The concert began with music that set waning paganism against waxing Christianity. The very first song was a Saxon baptismal oath for pagan converts (sung in Old High German; Bagby and Marti covered that, Old English, and Latin in the performance), calling on them to renounce Wodan, Donner, and Saxnot.

This was part of a set rounded out by songs meant to cast spells against diseases (“Get out worm, with your nine little worm babies”), injuries, and threats. One was struck not just by the charm and fascination of hearing this, but in how familiar and contemporary was the magical thinking.

This was reinforced by the more lyrical second set, “Fortuna and Philosophia.” With this the most common sources for text became the Carmina Burana and Boethius, taken from both the Consolations of Philosophy and the early 11th century Cambridge Songs. Bagby noted in the program that Sequentia had transcribed the Cambridge’s “enigmatic notation” for the first time, and that the songs had not been heard for 1,000 years until Sunday.

With the philosophical turn, the music lost none of its earthiness, but gained exponential depths of expression and beauty.
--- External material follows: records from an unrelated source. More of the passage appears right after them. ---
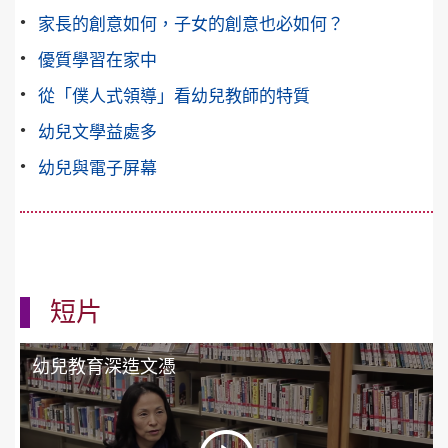
家長的創意如何，子女的創意也必如何？
優質學習在家中
從「僕人式領導」看幼兒教師的特質
幼兒文學益處多
幼兒與電子屏幕
短片
幼兒教育深造文憑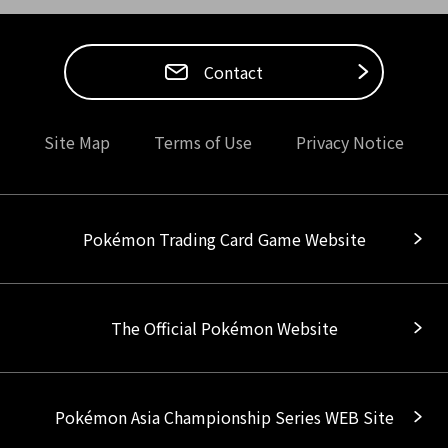
Contact
Site Map
Terms of Use
Privacy Notice
Pokémon Trading Card Game Website
The Official Pokémon Website
Pokémon Asia Championship Series WEB Site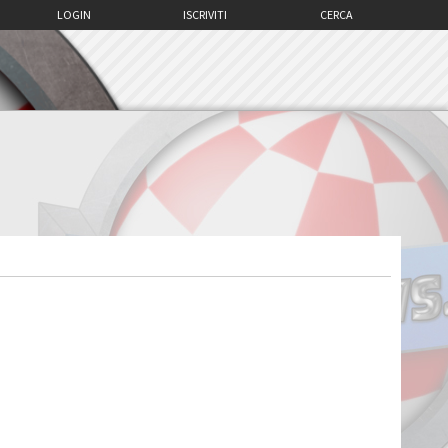
LOGIN
ISCRIVITI
CERCA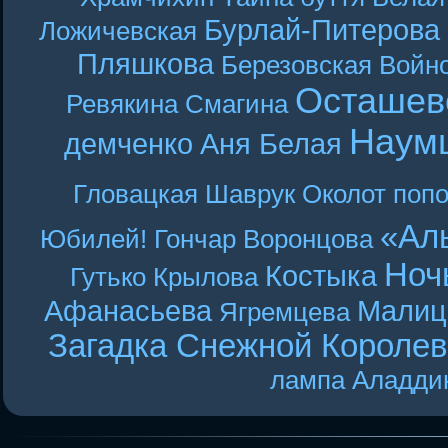
Бурлай-Питерова
Ложичевская
Пляшкова
Березовская
Войн
Осташев
Ревякина
Смагина
Наум
демченко
Аня Белая
Гловацкая
Шаврук
Околот
поп
«Ал
Юбилей! Гончар
Воронцова
Ноч
Костыка
Гутько
Крылова
Афанасьева
Малиц
Ягремцева
Загадка Снежной Короле
лампа Аладди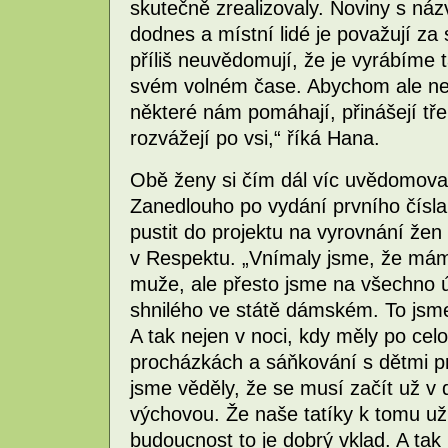
skutečně zrealizovaly. Noviny s ná
dodnes a místní lidé je považují za
příliš neuvědomují, že je vyrábíme
svém volném čase. Abychom ale neb
některé nám pomáhají, přinášejí tře
rozvážejí po vsi,“ říká Hana.
Obě ženy si čím dál víc uvědomoval
Zanedlouho po vydání prvního čísla
pustit do projektu na vyrovnání žen
v Respektu. „Vnímaly jsme, že má
muže, ale přesto jsme na všechno ú
shnilého ve státě dámském. To jsm
A tak nejen v noci, kdy měly po celo
procházkách a sáňkování s dětmi pro
jsme věděly, že se musí začít už v 
výchovou. Že naše tatíky k tomu už
budoucnost to je dobrý vklad. A tak 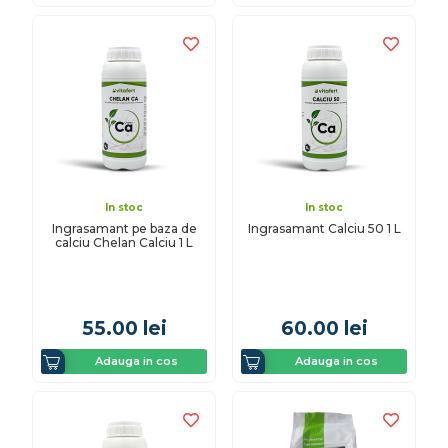
In stoc
In stoc
Ingrasamant pe baza de
Ingrasamant Calciu 50 1 L
calciu Chelan Calciu 1 L
55.00
lei
60.00
lei
Adauga in cos
Adauga in cos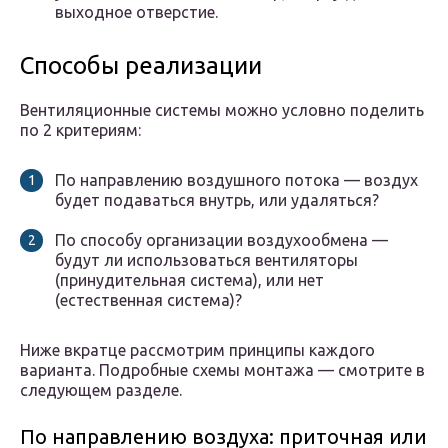
выходное отверстие.
Способы реализации
Вентиляционные системы можно условно поделить
по 2 критериям:
По направлению воздушного потока — воздух
будет подаваться внутрь, или удаляться?
По способу организации воздухообмена —
будут ли использоваться вентиляторы
(принудительная система), или нет
(естественная система)?
Ниже вкратце рассмотрим принципы каждого
варианта. Подробные схемы монтажа — смотрите в
следующем разделе.
По направлению воздуха: приточная или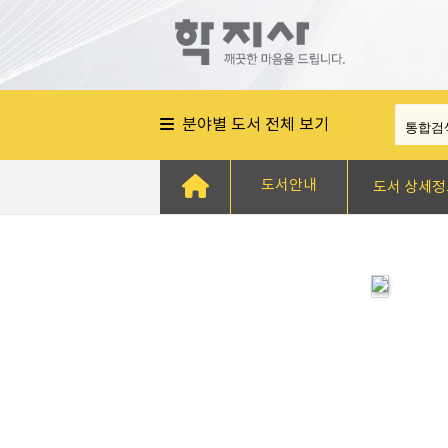
분야별 도서 전체 보기
도서안내
도서 상세정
Fortuna could elevate a poor man, and turn a “loudmouth into a statesman,” but she could not save Boethius, only help him accept his fate. So the laments came: a gorgeous performance of “Carmina qui quondam,” in which Philosophy consoled Boethius; the lament of Dido, heard through “O decus, o Libie regnum;” and music about Orpheus.

Marti sang an extended narration of the death and transformation of Orpheus, “Collis erat collemque,” from the Metamorphosis. Crossing the contingent line between declamation and song, this was the musical high point of the concert and the epitome of Sequentia’s art.

Marti reconstructed the song with melodic material from other 12th-century settings of poetry from Antiquity, and used that as a platform for an enthralling improvisation. Her singing felt perfectly formed, with complete integration of the drama of poetry and music.

She wrote in the program, “each performance presents a unique version, combining textual pacing with internalized melodic gestures…Approaching singing and music-making in this way allows for a deeper understanding of a musical mind-space in the Middle Ages.” Sequentia realized this idea, which made the concert so fascinating and fulfilling.

The tales from classical history seem abstracted and quaint to us. But in an epoch when time felt cyclical, the themes and details of Cleopatra and Dido, Orpheus, and Hercules, were real and relevant to everyday life, and it seemed they would always be so.

And so it is. Hercules has vanished from cultural thinking, but songs are still about love, loss, heroes, hope, and well-being. Sequentia’s art is the original rock, and remains timeless.

Music Before 1800 celebrates its 42nd year with a benefit gala concert featuring Ruth Cunningham May 23. mb1800.org


One Response to “Sequentia makes an ancient world timeless and transcendent”

  1. Posted Aug 23, 2019 at 7:35 pm by John Macdonald

    This review accurately mirrors my experience and brings back a number of feelings aroused by Sequentia’s superior artistic ability. Goethe said the art reveals something that would otherwise remain forevcer hidden. Through their art Sequentia brings some of that to consciousness.